Yılmaz Özdil Rasim Ozan Kütahyalı'yı yerden yere vurdu

Sözcü yazarı Yılmaz Özdil, Türkiye'de her isteyenin gazeteci olabileceğini örnekleyerek Rasim Ozan Kütahyalı'yı topa tuttu..

Sözcü yazarı Yılmaz Özdil, bugünkü köşesini ayırdığı Rasim Ozan Kütahyalı'yı tam anlamıyla yerden yere vurdu. Özdil, sadece Kütahyalı'yı değil son dönemde yıldızı parlayan bazı isimleri de topa tuttu.

Yılmaz Özdil, Türkiye'de müteahitlik, siyasetçilik ve gazeteciliğin asla eğitim gerektirmediğini belirterek "İsteyen herkesin bu üç işi yapabileceğini savundu.

Özdil AK Parti iktidarından sonra bir çok ismin gazeteci olarak yıldızının parladığını ancak bunların halkın sorunlarını değil, iktidarın istediklerini yazdığını öne sürdü.
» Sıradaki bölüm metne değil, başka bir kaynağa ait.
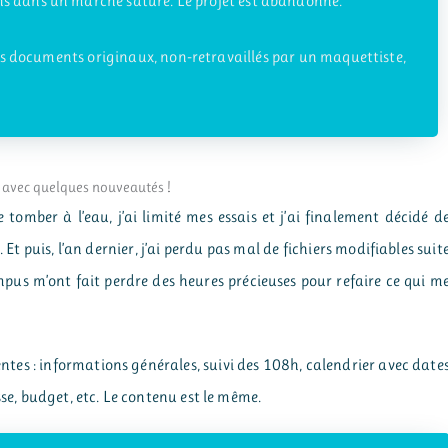
ons dans un marché saturé. Le projet est abandonné.
 les documents originaux, non-retravaillés par un maquettiste,
… avec quelques nouveautés !
 tomber à l’eau, j’ai limité mes essais et j’ai finalement décidé d
 Et puis, l’an dernier, j’ai perdu pas mal de fichiers modifiables suit
mpus m’ont fait perdre des heures précieuses pour refaire ce qui m
entes : informations générales, suivi des 108h, calendrier avec date
sse, budget, etc. Le contenu est le même.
İşte Yılmaz Özdil'in bugünkü yazısından bir bölüm:

Her gazeteci gazeteci midir?

“Parlamentoda bir dakika oturun, bir saat gibi gelir, güzel bir kadınla bir saat siyaset konuşun, bir dakika gibi gelir, izafiyet teorisi işte budur” demiş Albert Einstein.
*
Şahane laf değil mi?
*
Maalesef size kötü bir haberim var.
Einstein'ın böyle bir lafı yok!
Ben uydurdum.

*
Eminim, uydurduğumu söylemeseydim inananlar olurdu. Hatta bu lafı anında twitter'dan filan postalayıp, başkalarına satmaya kalkanlar bile çıkardı. Hep böyleyiz çünkü… Adamın biri imzasıyla fotoğrafıyla gazetede köşe yazıyorsa, televizyonda ahkam kesiyorsa, üstelik, ettiği lafları ünlü kişilerin isimlerini ilave ederek süslüyorsa, gazeteci sanıyoruz, söylediklerini doğru kabul ediyoruz.
*
Halbuki…
Türkiye'de üç işi canı çeken herkes yapabilir.
Müteahhitlik.
Siyasetçilik.
Gazetecilik.
*
Eğitim istemez.
Nitelik istemez.
*
Türkiye'de 141 bin hekim var mesela…
315 bin müteahhit var!
Doktor başına 500 hasta düşüyor.
Müteahhit başına 2 doktor düşüyor.
*
İşe hademe alırken bile savcılıktan temiz kağıdı isteniyor ama, silahlı terör örgütü mensubunu TBMM'ye milletvekili almışlar, kimdir diye soran olmamış.
*
Yoldan geçen tekstilciyi çevirip, gel şu böbrek naklini yapıver diye ameliyathane sokamazsın. Kuyumcuyu kolundan tutup, gel sevabına şu kararı veriver diye, en yakın adliyedeki hakim koltuğuna oturtamazsın.
Turizmci, jeofizik bilmez. Tavernacı, statik hesabından anlamaz. Mankeni bilirkişi yapıp, anayasa hukuku üzerine görüş isteyemezsin. Ama… Bunların hepsi gazeteci olabiliyor bu ülkede.
*
“Gazeteci olunmaz, gazeteci doğulur” palavrası da burdan çıkmıştır zaten… Hiçbir bilimsel kritere dayanmadığı için, ana rahmine dayandırılır.
*
Rasim Ozan Kütahyalı kepazeliği, sonuçtur.
Sebebi başka yerde aramak gerekir.
Akp'den itibaren size gazeteci diye sunulanların, köşe yazarı diye sunulanların yüzde 99'unun gazetecilikle alakası yoktur.